Site unavailable due to errant database migration
Incident Report for Atlassian Statuspage
Postmortem

Summary

On 08/12/2019, between 08:09am - 08:16am, there was a hard outage across multiple components of Statuspage. This event was triggered by an errant database migration.

Background

As part of an application change pertaining to authentication changes, we needed to drop some legacy attributes from primary database, requiring an ad-hoc database migration. We expected this migration to be a transparent change unfortunately it lead to a ~ 7 minute outage across our services.

Cause

Database migrations that involve actions such as "dropping columns" introduce a table level lock. While this is not the first time we have worked on database migrations of this nature, on this particular day we had increased activity from some of our worker jobs that were causing intermittent "locks" thereby queuing the database migration. This lead to an increased time to process the actual migration script, and blocking subsequent calls to those specific database tables. This inadvertent block attributed to a 7 minute outage across our services.

What are we changing going forward ?

Reliability and uptime for our services remain top priority. We will be hardening our ad-hoc database migration process such that it takes into consideration increased database activity and avoids impacting subsequent operations to our services.

We apologize for the disruption in our service as a result of this incident and thank you for trusting us with your incident communication. Please use this form to contact us, incase you have any further questions regarding this outage.
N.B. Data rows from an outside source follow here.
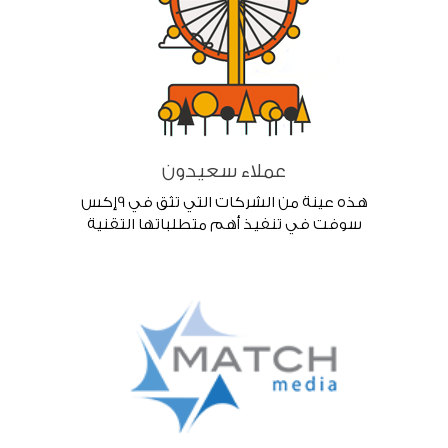
عملاء سعيدون
هذه عينة من الشركات التي تثق في 9إكس
سوفت في تنفيذ أهم متطلباتها التقنية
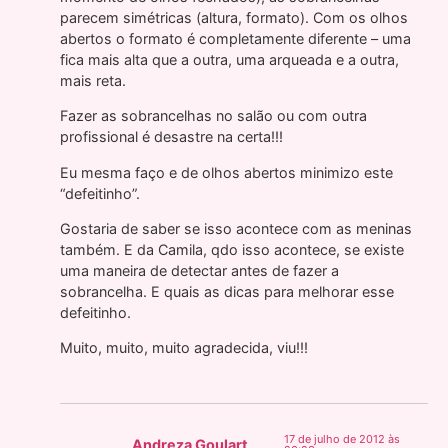
parecem simétricas (altura, formato). Com os olhos
abertos o formato é completamente diferente – uma
fica mais alta que a outra, uma arqueada e a outra,
mais reta.
Fazer as sobrancelhas no salão ou com outra
profissional é desastre na certa!!!
Eu mesma faço e de olhos abertos minimizo este
“defeitinho”.
Gostaria de saber se isso acontece com as meninas
também. E da Camila, qdo isso acontece, se existe
uma maneira de detectar antes de fazer a
sobrancelha. E quais as dicas para melhorar esse
defeitinho.
Muito, muito, muito agradecida, viu!!!
17 de julho de 2012 às
Andreza Goulart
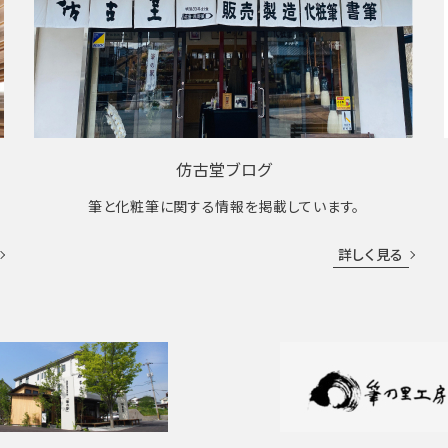
仿古堂ブログ
筆と化粧筆に関する情報を掲載しています。
詳しく見る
Posted about 1 month ago. Sep 06, 2019 - 10:55 PDT

Resolved
This incident has been resolved.
Posted 2 months ago. Aug 12, 2019 - 09:50 PDT
Monitoring
A routine data migration was found to have locked the primary database, causing request timeouts for all inbound requests.
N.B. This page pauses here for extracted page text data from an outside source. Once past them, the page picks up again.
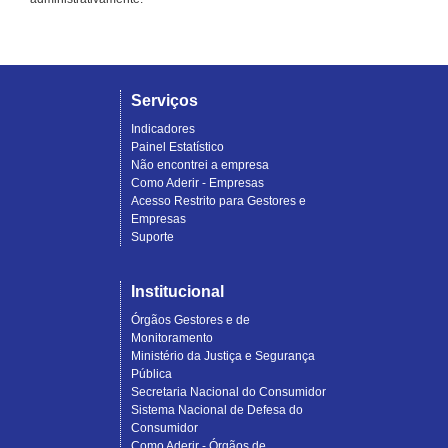
Serviços
Indicadores
Painel Estatístico
Não encontrei a empresa
Como Aderir - Empresas
Acesso Restrito para Gestores e
Empresas
Suporte
Institucional
Órgãos Gestores e de
Monitoramento
Ministério da Justiça e Segurança
Pública
Secretaria Nacional do Consumidor
Sistema Nacional de Defesa do
Consumidor
Como Aderir - Órgãos de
Everything has since recovered and is operating normally.
Posted 2 months ago. Aug 12, 2019 - 09:26 PDT
Identified
We're investigating site unresponsiveness across all web entities
Posted 2 months ago. Aug 12, 2019 - 09:14 PDT
This incident affected: Notifications (Email, SMS, Webhook, Twitter), Automation (Pingdom Email, New Relic Email, Generic Email, PagerDuty Webhook, JiraOps), Management (Web Portal, Authenticated API, DNS Validation, SSL Provisioning, Billing), Hosted Pages (HTTP Pages, HTTPS Pages, Status Embed Widget, Public API, Shortlinks), System Metrics (Pingdom Integration, Librato Integration, New Relic Integration, Datadog Integration, Custom Integration), Support Sites (Ticketing, Knowledge Base, API Documentation), Third Party Components (Statuspage, External), Chat Integrations (HipChat, Slack), and Authentication (Admin User+Pass, Admin Google Auth, Admin SAML 2.0, Page Access Users, Page Google Auth, Page SAML 2.0, Page IP Restriction).